事業や店舗ごとに口座を割り当てることで、それぞれの拠点ごとの業績や資金状況を個別に、かつリアルタイムに把握できるようになります。
同一のネット銀行で複数口座を開設すれば、1つの管理画面から全口座の残高や取引履歴を横断的に確認でき、一元管理が容易になります。また、口座名義を「企業名+店舗名」のように設定できる銀行もあり、取引先との識別もしやすくなります。
銀行の種類と特徴を組み合わせる
都市銀行・地方銀行・ネット銀行・信用金庫は、それぞれに強みと特徴があります。
銀行の種類 | 強み・特徴 |
|---|---|
都市銀行 |
|
ネット銀行 |
|
地方銀行 信用金庫 |
|
用途別に銀行の種類を組み合わせることで、入金は都市銀行、支払いはネット銀行、納税や融資相談は地方銀行・信用金庫といったように、それぞれの弱点を補完し合う効率的な運用体制を構築できます。
複数口座の運用で生じる経費管理の課題を解消する方法

口座を分けることで資金の流れは整理されますが、それだけで経費管理のすべてが解決するわけではありません。ここでは、複数口座の運用にともなう課題と解決のアプローチを紹介します。
自社に合った経費管理システムを活用する
口座を分けると、個々の口座内の資金は整理されますが、企業全体の経費を把握するには、それぞれの口座から情報を抽出して集計する必要があります。多くの場合、この全体集計は依然として手作業に頼らざるを得ないため、ミスが発生しがちです。

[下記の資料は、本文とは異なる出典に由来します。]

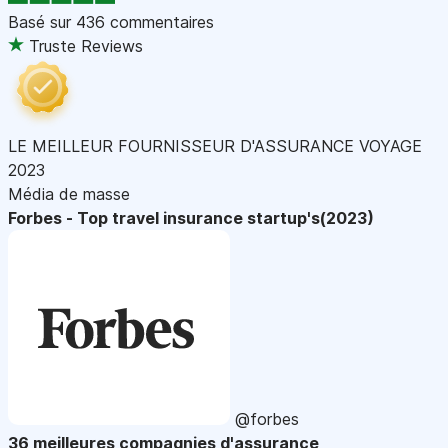
Basé sur
436 commentaires
Truste Reviews
LE MEILLEUR FOURNISSEUR D'ASSURANCE VOYAGE
2023
Média de masse
Forbes - Top travel insurance startup's(2023)
@forbes
36 meilleures compagnies d'assurance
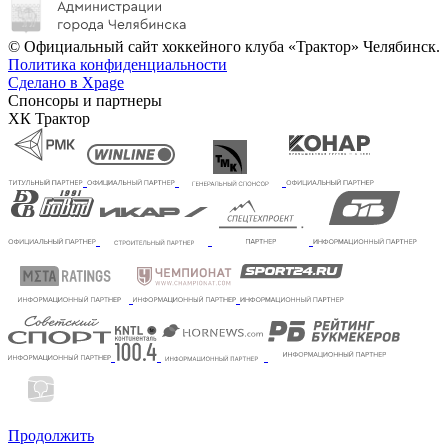
© Официальный сайт хоккейного клуба «Трактор» Челябинск.
Политика конфиденциальности
Сделано в Xpage
Спонсоры и партнеры
ХК Трактор
Продолжить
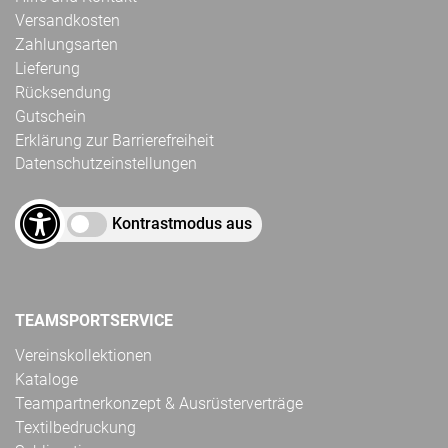
Versandkosten
Zahlungsarten
Lieferung
Rücksendung
Gutschein
Erklärung zur Barrierefreiheit
Datenschutzeinstellungen
Kontrastmodus aus
TEAMSPORTSERVICE
Vereinskollektionen
Kataloge
Teampartnerkonzept & Ausrüsterverträge
Textilbedruckung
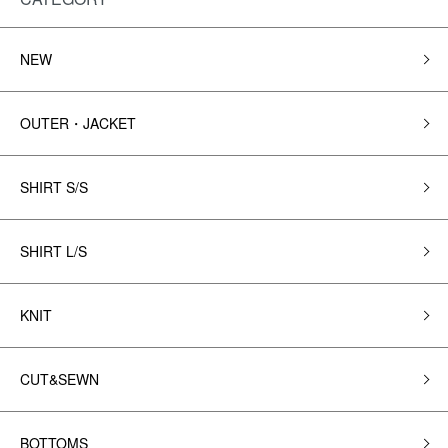
NEW
OUTER・JACKET
SHIRT S/S
SHIRT L/S
KNIT
CUT&SEWN
BOTTOMS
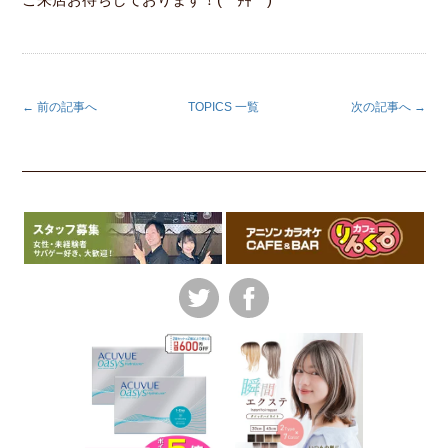
← 前の記事へ
TOPICS 一覧
次の記事へ →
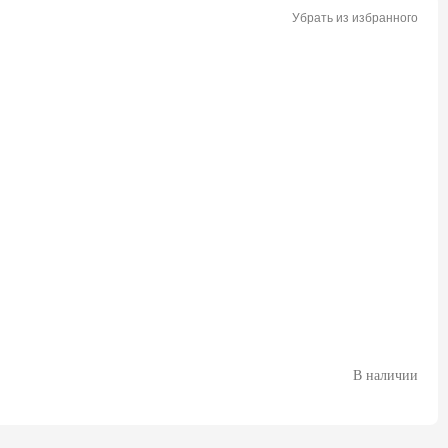
Убрать из избранного
В наличии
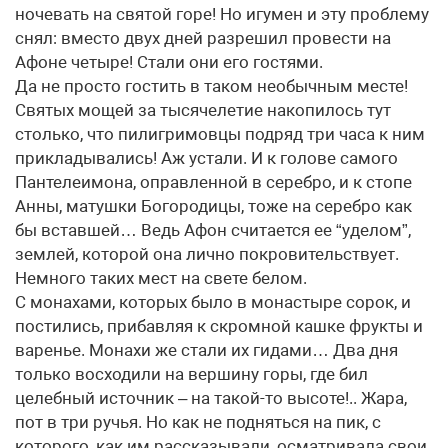
ночевать на святой горе! Но игумен и эту проблему
снял: вместо двух дней разрешил провести на
Афоне четыре! Стали они его гостями.
Да не просто гостить в таком необычным месте!
Святых мощей за тысячелетие накопилось тут
столько, что пилигримовцы подряд три часа к ним
прикладывались! Аж устали. И к голове самого
Пантелеимона, оправленной в серебро, и к стопе
Анны, матушки Богородицы, тоже на серебро как
бы вставшей… Ведь Афон считается ее “уделом”,
землей, которой она лично покровительствует.
Немного таких мест на свете белом.
С монахами, которых было в монастыре сорок, и
постились, прибавляя к скромной кашке фрукты и
варенье. Монахи же стали их гидами… Два дня
только восходили на вершину горы, где бил
целебный источник – на такой-то высоте!.. Жара,
пот в три ручья. Но как не подняться на пик, с
которого, как им рассказывали, осматривала свои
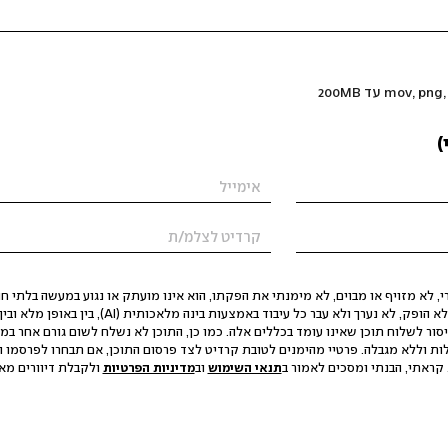
)
 לא מזויף או מבוים, לא מימנתי את הפקתו, הוא אינו מועתק או נגוע במעשה בלתי חוק
הסגת גבול ופגיעה בפרטיות. התוכן לא הופק, לא נערך ולא עבר כל עיבוד באמצעות ב
יסור לשלוח תוכן שאינו עומד בכללים אלה. כמו כן, התוכן לא נשלח לשום גורם אחר במ
ות וללא מגבלה. פרטיי מהימנים לטובת קרדיט לצד פרסום התוכן, אם תבחרו לפרסמו ו
קראתי, הבנתי ומסכים לאמור ב
תנאי השימוש
וב
מדיניות הפרטיות
ולקבלת דיוורים מאתר t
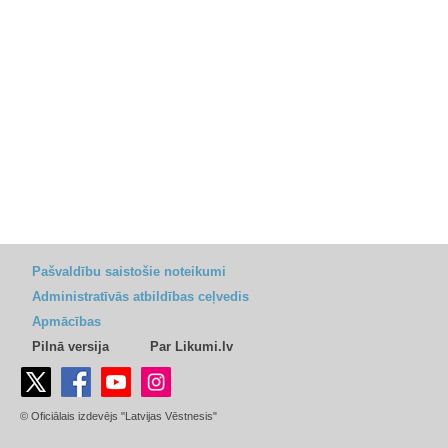
Pašvaldību saistošie noteikumi
Administratīvās atbildības ceļvedis
Apmācības
Pilnā versija
Par Likumi.lv
© Oficiālais izdevējs "Latvijas Vēstnesis"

加えて、支払い用口座からの振込に加え、コーポレートカードでの決済や従業員による立替経費などが混在すると、支出経路が多岐にわたり、経費を一元的に把握することはさらに困難となります。
経費管理システムによる一元化
口座の使い分けはあくまで、資金の置き場所(入れ物)の整理に過ぎません。経費そのものの管理、承認フローの整備、そして仕訳業務を抜本的に効率化するには、システムによるアプローチが必要です。
自社の規模や運用形態に合った経費管理システムを導入し、複数の口座やカードと連携させることで、複数口座運用のメリットを最大化しつつ、管理の負担を最小限に抑えることが可能になります。
まとめ
法人口座を複数に分けることは、キャッシュフローの可視化、手数料コストの削減、リスク分散といった面で有効です。用途に合わせて都市銀行、ネット銀行、地方銀行などを戦略的に使い分けることが、健全な財務管理の第一歩となります。
一方で、法人口座が増えると管理の手間も増えるため、複数口座の使い分けによる利便性やコストと管理工数を比較しながら、自社にとって最適な運用を見つけましょう。